ALPNET (eventually integrated into Lionbridge) launches one of the first Language Technology Integration services in the localization industry from its Dublin office. Here‘s the press release.
1999
The first version of Wordfast translation memory software hits the freelance translator market.
First tests of VERBMOBIL, the German-funded speech translation system.
IBM launches its WebSphere translation engine for 8 languages
SDL acquires Transcend and Enterprise Translation Server from Transparent Language
The first speech-to-speech translation Phraselator prototype is tested by the US military in Afghanistan. Several versions would emerge in the following years in various theaters of war.
The National Institute of Science and Technology (NIST) launches its first round of MT system benchmarking, using a series of news stories in various languages to be translated into English. The NIST campaign has since turned into an annual event in which different MT systems, research and commercial, compete using the BLEU score on intelligence type documents. NIST’s main focus is on improving methods used in evaluating MT systems and output quality.
2002
SDL launches SDL Knowledge-based Translation System following successful trials with its client CNH.
Leading the team from ISI, Franz-Josef Och’s engine wins the speed MT competition run by DARPA with a SMT engine. Ochs goes on to become head of Translation Development at Google.
2004
The OpenTrad project funded by the Spanish government begins to develop MT engines for Spain’s various languages. Using an exitsing RBMT engine, the consortium of researchers builds Apertium (for the cognate languages) and Eleka (for Basque). Apertium has evolved into an open source platform for developing multiple engines for less used languages around the globe.
TAUS is founded and holds its first forums.
2005
The German Research Center for Artificial Intelligence (DFKI) begins offering OpenLogos, an open-source derivative of the Logos MT System.
Following the 9/11 terrorist attacks on the US, the American government steps up its interest in and funding for MT as a tool for intelligence collection and analysis. The ‘war on terror’ also prompts work on mobile speech technology and related applications.

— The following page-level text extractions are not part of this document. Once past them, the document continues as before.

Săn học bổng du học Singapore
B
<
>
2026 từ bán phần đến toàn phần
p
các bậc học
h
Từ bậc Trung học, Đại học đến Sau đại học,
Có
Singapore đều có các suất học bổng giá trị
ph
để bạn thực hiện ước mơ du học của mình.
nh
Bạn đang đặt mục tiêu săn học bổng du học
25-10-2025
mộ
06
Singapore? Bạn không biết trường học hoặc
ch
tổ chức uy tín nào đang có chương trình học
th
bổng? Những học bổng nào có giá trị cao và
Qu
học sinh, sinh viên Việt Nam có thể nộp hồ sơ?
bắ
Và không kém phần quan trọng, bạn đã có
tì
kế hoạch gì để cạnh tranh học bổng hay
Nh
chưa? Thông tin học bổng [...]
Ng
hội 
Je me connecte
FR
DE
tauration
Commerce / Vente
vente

The birth and fast growth of the world wide web as a universal communications and display platform.
EuroMatrix, a large scale EC funded effort to develop MT engines for all possible European language pairs is launched, and later extended until 2012. The plan is to integrate all MT models, statistical and linguistic, along with open source tools and data, and learn from the results.
Thailand starts speech-to-speech translation project at NECTEC, to develop a prototype EN-THAI system.
2007
MOSES, the open-source statistical MT engine, is launched as a downloadable kit. It begins to be used in a large scale EU project (Euromatrix) to speed up the MT development of new language pairs.
2008
SDL launches SDL Automated Translation Solutions, a comprehensive online workflow integrating MT and TMs.

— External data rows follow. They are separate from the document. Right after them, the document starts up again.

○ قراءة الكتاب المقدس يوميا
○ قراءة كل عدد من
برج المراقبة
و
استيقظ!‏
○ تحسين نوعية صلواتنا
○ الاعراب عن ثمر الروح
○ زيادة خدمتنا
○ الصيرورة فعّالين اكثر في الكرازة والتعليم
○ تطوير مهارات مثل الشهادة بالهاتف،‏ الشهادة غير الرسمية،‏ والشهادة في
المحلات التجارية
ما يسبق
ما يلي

NEC launches J-Server Pocket, a text/SMS translation service for mobiles in Japan (JP<->EN, KR, CH)
2009
Apptek launches a hybrid MT system (SMT and RBMT)
Systran releases version 7, a hybrid version of its original RBMT. Includes an automated post(editing module.

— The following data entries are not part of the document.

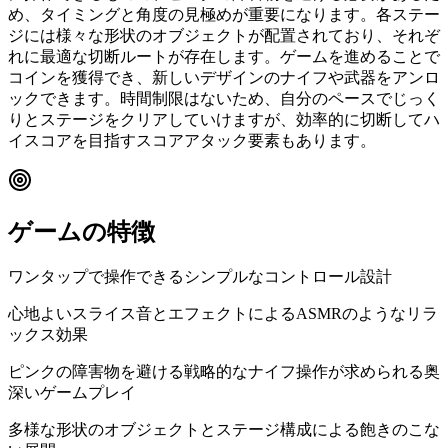
め、タイミングと角度の見極めが重要になります。各ステー
ジには様々な形状のオブジェクトが配置されており、それぞ
れに最適な切断ルートが存在します。ゲームを進めることで
コインを獲得でき、新しいデザインのナイフや武器をアンロ
ックできます。時間制限はないため、自分のペースでじっく
りとステージをクリアしていけますが、効率的に切断してハ
イスコアを目指すスコアアタック要素もあります。
ゲームの特徴
ワンタップで操作できるシンプルなコントロール設計
心地よいスライス音とエフェクトによるASMRのようなリラ
ックス効果
ピンクの障害物を避ける戦略的なナイフ操作が求められる奥
深いゲームプレイ
多様な形状のオブジェクトとステージ構成による飽きのこな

Toshiba announces a mobile phone with built-in (not server-based) speech-to-speech translation functionality for English, Japanese and Chinese. Read about it here.
2010
Asia Online launches Language Studio, a comprehensive MT and postediting solution for LSPs
Systran launches its enhanced Enterprise 7 MT software.
Language Weaver launches its ‘quality confidence’ module. The company is acquired by SDL.
IBM launches nFluent, a collaborative corporate translation solution including SMT and postediting, for large corporations.
Google announces a project to develop speech-to-speech translation using its existing MT resources.
Social networking online develops into a massive lifestyle phenomenon. The continual rise and expansion of mobile communications
Cloud computing, enabling massive computing and storage power to be shared on any desktop or device.